**Study material:**
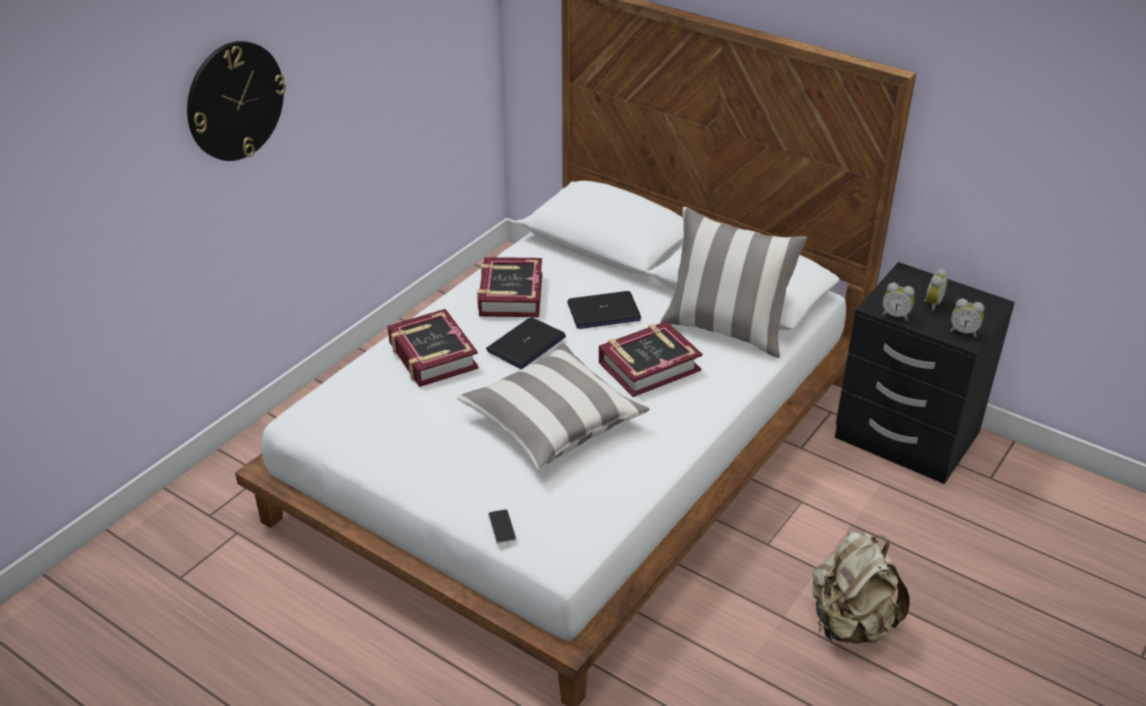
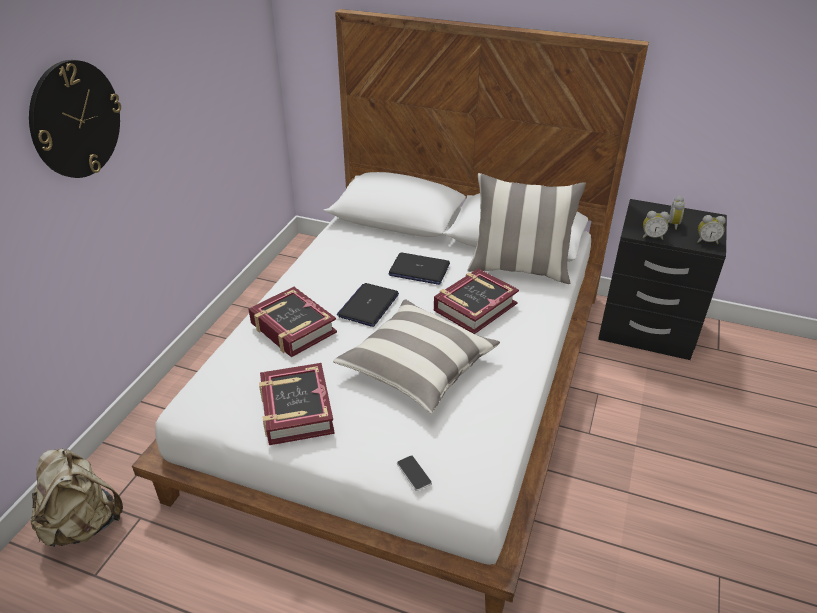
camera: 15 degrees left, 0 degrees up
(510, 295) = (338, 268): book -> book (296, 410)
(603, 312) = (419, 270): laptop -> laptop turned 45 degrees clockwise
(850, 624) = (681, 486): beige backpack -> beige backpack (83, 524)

---

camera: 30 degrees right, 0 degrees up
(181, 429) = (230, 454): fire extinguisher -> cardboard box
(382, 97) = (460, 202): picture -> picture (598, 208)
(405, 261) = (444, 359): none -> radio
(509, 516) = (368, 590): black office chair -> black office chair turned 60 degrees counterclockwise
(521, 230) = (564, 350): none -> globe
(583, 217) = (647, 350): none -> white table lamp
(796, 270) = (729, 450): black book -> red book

==

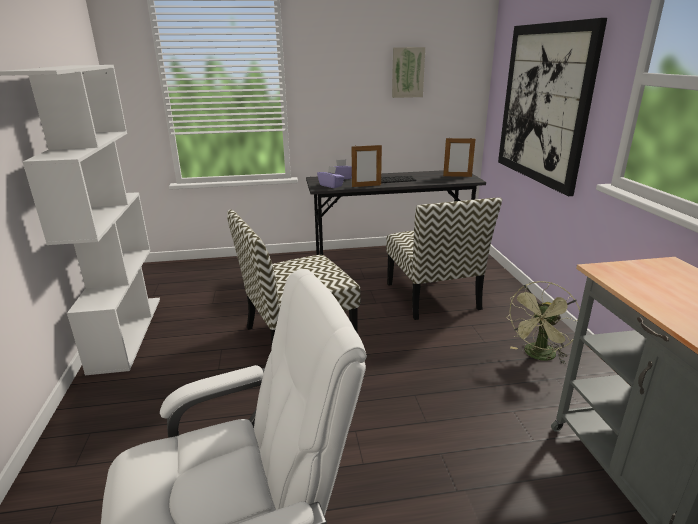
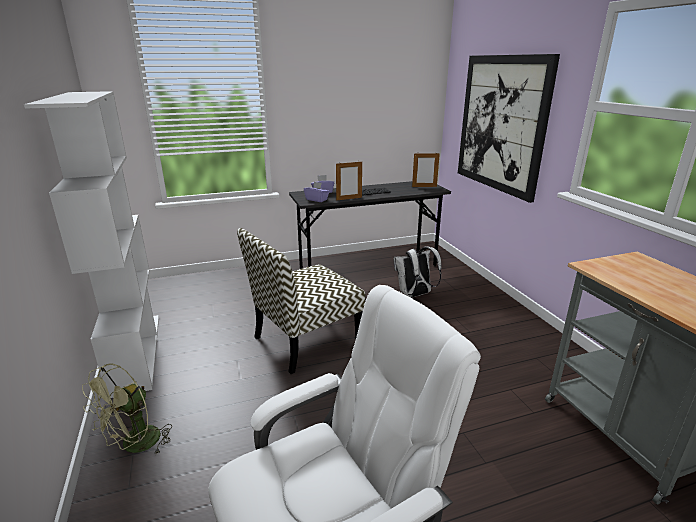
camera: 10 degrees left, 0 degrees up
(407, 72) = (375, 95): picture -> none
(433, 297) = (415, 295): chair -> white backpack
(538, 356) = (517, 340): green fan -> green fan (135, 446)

**Description of the task:** Starting with the line that holds "camera: 15 degrees left, 0 degrees up" and ending with the line that holds "(850, 624) = (681, 486): beige", retype every line in the data above exactly, and nothing else.

**Written response:**
camera: 15 degrees left, 0 degrees up
(510, 295) = (338, 268): book -> book (296, 410)
(603, 312) = (419, 270): laptop -> laptop turned 45 degrees clockwise
(850, 624) = (681, 486): beige backpack -> beige backpack (83, 524)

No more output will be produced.